Otros se dan cuenta demasiado tarde, sólo para aferrarse al borde y terminar cayendo sin remedio alguno.
Pero ni los unos ni los otros serán los últimos, vendrán mas y creerán haber sido los primeros.
No se encuentran en extremos opuestos. Para los humanos solo hay un lado. Pero se hallan lejos. Como el abismo, el borde es infinito.
Cada uno llega por su propio camino, tan diferentes el uno del otro, que pareciera increíble que hayan concluido lo mismo y se hayan dejado sucumbir.
Solo quedaba rendirse ¿Para qué más?
Si seguir adelante no era una opción y retroceder era imposible ¿Por qué no mejor sentarse al borde y mirar como caen?
Mirar al frente, a la oscuridad, la misma que ahora lo rodea.
¿Cuanto tiempo había pasado? ¿Estaba dormido o despierto?
No lo sabía. El tiempo perdía sentido conforme pasaban los días.
¿Seguía el intruso a su costado? Si. Aunque la oscuridad no lo dejaba ver, sentía su mirada.

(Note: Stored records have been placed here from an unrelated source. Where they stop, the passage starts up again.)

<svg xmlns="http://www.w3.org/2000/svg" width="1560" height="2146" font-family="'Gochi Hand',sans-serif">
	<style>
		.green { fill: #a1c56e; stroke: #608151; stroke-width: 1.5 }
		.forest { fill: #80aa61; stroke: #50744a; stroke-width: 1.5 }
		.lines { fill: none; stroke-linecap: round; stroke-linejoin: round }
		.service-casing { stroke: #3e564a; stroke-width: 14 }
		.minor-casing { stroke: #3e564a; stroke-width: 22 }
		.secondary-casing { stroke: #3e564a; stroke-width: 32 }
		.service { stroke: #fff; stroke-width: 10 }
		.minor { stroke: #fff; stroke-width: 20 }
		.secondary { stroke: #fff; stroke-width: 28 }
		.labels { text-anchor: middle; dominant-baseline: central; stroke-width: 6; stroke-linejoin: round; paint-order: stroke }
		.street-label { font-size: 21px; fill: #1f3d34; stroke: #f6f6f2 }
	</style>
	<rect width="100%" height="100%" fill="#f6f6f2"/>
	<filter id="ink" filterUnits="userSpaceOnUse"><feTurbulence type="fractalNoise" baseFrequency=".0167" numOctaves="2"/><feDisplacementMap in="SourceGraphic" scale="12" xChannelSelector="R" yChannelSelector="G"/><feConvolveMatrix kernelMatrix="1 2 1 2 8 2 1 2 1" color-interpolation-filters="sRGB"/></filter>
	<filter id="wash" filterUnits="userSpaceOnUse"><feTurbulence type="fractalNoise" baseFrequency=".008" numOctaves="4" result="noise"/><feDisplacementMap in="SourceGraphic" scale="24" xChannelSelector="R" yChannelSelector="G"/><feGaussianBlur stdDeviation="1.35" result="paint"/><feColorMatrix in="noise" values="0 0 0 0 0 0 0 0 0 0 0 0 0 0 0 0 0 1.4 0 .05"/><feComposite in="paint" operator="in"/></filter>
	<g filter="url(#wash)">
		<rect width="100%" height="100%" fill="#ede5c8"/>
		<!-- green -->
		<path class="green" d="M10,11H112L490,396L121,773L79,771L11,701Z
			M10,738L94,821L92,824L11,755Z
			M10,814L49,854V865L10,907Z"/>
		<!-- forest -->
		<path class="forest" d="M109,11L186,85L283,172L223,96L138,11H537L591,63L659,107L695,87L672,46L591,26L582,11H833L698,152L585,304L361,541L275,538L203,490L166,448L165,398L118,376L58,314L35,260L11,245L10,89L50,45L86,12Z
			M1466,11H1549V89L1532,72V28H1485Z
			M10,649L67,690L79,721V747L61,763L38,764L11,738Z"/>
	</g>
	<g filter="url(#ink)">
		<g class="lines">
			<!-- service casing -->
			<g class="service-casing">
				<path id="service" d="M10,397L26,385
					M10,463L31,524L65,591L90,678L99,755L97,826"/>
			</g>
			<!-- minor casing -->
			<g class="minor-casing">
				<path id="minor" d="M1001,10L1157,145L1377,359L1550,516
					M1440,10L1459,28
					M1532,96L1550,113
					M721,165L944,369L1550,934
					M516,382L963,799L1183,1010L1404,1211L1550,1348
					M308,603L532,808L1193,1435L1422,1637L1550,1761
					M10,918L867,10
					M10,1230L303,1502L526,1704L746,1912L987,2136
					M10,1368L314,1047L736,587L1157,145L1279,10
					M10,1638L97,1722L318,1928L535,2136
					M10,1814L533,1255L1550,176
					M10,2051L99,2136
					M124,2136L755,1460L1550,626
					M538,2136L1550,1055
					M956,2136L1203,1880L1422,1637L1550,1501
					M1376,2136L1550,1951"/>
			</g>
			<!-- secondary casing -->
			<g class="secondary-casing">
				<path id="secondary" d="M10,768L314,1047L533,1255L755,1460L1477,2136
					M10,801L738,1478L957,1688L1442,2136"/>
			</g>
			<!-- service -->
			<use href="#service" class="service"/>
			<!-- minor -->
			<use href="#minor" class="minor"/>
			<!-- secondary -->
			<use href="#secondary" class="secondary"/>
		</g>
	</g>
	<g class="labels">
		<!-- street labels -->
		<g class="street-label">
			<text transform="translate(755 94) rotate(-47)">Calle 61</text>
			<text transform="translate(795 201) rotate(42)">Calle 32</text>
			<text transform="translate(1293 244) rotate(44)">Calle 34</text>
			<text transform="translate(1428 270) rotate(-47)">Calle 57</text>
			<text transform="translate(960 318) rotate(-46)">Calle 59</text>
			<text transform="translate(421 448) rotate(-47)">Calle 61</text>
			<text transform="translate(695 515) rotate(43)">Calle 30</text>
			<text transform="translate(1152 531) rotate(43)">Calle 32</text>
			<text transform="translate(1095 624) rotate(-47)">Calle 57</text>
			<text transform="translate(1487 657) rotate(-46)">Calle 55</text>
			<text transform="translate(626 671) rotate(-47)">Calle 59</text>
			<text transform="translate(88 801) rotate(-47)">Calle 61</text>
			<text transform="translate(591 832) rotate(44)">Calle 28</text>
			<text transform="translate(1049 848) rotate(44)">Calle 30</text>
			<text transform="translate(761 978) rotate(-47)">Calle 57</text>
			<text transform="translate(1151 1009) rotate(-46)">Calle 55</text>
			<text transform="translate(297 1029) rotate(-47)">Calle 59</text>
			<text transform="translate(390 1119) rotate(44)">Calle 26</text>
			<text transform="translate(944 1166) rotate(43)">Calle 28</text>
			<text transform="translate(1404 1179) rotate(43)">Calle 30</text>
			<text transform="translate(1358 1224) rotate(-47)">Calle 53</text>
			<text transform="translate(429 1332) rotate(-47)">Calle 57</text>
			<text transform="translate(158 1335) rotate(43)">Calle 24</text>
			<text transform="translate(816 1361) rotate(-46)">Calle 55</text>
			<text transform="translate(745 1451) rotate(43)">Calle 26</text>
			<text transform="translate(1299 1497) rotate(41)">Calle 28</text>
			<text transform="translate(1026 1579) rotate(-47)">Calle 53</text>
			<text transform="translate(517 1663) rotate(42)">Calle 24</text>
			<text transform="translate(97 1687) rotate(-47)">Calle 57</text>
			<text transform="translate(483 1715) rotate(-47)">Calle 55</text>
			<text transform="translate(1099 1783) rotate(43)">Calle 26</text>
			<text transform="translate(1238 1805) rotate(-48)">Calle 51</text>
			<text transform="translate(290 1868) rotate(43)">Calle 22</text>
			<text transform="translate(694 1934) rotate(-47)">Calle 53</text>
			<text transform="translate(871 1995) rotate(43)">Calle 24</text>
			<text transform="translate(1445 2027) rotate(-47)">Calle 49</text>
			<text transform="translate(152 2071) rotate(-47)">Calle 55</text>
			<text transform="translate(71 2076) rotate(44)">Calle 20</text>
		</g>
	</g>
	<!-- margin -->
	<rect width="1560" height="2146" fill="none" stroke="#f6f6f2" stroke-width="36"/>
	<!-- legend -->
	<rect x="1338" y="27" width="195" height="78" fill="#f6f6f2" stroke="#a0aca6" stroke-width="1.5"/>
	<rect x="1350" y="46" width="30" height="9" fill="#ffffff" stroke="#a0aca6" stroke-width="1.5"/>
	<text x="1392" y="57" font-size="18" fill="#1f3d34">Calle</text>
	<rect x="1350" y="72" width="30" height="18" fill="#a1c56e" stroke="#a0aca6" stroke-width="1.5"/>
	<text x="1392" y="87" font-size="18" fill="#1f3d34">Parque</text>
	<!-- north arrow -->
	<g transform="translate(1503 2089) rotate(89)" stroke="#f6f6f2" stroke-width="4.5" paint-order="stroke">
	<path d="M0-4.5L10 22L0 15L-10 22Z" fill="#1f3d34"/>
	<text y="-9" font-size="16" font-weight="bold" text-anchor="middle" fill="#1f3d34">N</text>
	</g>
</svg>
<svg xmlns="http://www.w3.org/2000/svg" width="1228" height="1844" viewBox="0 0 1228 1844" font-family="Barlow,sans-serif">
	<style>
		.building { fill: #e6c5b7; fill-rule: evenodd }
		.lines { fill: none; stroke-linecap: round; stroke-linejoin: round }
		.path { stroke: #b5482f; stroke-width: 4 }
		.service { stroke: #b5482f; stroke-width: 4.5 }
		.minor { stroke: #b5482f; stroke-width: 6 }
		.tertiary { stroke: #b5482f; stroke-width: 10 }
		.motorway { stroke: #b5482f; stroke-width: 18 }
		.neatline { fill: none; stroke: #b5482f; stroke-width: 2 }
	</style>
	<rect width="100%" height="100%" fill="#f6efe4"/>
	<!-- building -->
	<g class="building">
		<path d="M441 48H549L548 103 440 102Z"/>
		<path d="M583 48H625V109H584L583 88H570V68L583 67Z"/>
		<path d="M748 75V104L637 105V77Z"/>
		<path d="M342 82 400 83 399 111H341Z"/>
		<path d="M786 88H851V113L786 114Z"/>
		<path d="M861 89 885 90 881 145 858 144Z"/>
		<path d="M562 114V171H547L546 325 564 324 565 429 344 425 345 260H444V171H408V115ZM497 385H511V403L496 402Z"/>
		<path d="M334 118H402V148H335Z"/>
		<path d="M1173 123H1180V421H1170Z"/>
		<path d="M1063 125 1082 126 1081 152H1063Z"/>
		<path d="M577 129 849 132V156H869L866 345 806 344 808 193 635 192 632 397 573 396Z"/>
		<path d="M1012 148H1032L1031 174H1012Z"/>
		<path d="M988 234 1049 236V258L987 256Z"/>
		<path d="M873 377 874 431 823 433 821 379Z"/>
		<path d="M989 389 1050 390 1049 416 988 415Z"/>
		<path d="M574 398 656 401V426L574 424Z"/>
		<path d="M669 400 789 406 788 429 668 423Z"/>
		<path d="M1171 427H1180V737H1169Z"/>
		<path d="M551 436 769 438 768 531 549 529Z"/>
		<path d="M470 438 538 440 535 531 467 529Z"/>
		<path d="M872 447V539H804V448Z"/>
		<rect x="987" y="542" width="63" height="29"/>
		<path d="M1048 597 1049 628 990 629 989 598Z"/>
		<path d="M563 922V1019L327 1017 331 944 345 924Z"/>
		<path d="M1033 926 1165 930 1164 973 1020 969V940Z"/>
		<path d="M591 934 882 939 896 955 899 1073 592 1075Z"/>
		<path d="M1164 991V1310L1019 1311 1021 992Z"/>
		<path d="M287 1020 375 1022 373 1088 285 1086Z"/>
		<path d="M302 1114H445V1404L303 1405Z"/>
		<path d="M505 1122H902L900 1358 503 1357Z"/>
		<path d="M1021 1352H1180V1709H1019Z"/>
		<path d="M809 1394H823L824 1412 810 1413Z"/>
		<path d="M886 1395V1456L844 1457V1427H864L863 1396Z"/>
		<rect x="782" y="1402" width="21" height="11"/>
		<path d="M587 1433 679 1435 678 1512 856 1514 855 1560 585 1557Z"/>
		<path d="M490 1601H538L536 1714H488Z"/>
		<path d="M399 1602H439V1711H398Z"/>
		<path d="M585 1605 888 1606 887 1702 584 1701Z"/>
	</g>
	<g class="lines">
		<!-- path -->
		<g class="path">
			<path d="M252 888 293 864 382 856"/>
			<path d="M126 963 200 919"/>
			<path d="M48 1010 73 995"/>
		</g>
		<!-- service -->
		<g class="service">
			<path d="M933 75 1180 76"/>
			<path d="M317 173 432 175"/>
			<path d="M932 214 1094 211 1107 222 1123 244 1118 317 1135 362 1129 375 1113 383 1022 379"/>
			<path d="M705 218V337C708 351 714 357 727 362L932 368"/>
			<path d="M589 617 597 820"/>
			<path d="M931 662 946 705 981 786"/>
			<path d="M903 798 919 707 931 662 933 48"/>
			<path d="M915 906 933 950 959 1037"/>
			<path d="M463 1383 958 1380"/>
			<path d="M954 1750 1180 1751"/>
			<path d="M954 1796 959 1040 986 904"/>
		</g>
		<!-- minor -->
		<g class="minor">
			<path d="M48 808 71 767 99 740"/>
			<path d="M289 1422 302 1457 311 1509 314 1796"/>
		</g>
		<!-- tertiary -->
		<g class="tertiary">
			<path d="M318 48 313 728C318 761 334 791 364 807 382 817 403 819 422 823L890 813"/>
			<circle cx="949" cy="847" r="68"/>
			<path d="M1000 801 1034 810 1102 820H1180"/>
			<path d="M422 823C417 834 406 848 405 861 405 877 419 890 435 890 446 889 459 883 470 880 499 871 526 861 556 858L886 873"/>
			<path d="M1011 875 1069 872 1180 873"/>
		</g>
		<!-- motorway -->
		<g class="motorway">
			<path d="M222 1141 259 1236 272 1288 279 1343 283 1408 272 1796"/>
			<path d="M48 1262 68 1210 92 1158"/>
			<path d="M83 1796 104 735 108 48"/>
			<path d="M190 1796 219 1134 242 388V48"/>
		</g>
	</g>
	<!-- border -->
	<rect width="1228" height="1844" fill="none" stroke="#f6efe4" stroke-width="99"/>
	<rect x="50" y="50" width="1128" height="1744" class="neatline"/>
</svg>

Finalmente, no hay nada, solo la paz y la esperada gracia.


III.
Rápida y fugaz, la muerte quitó la poca vida que había y salió no sin antes mirar atrás al cuerpo de carne y sangre.
No le hizo sufrir, hasta le dio pena y lo acompañó en sus últimos momentos, escuchando lo que pensaba y sintiendo sus emociones.
Pero no había tiempo, nunca lo hubo y tenía más trabajo que hacer.
La brisa y el calor llegaron, arrasando con todo. La muerte, feliz, bailaba alrededor, alimentándose de los vivos.
No quedo nada. Sólo un gran desierto y una pequeña celda de concreto, donde la sombra de un cuerpo se extendía desde la pared hasta el suelo.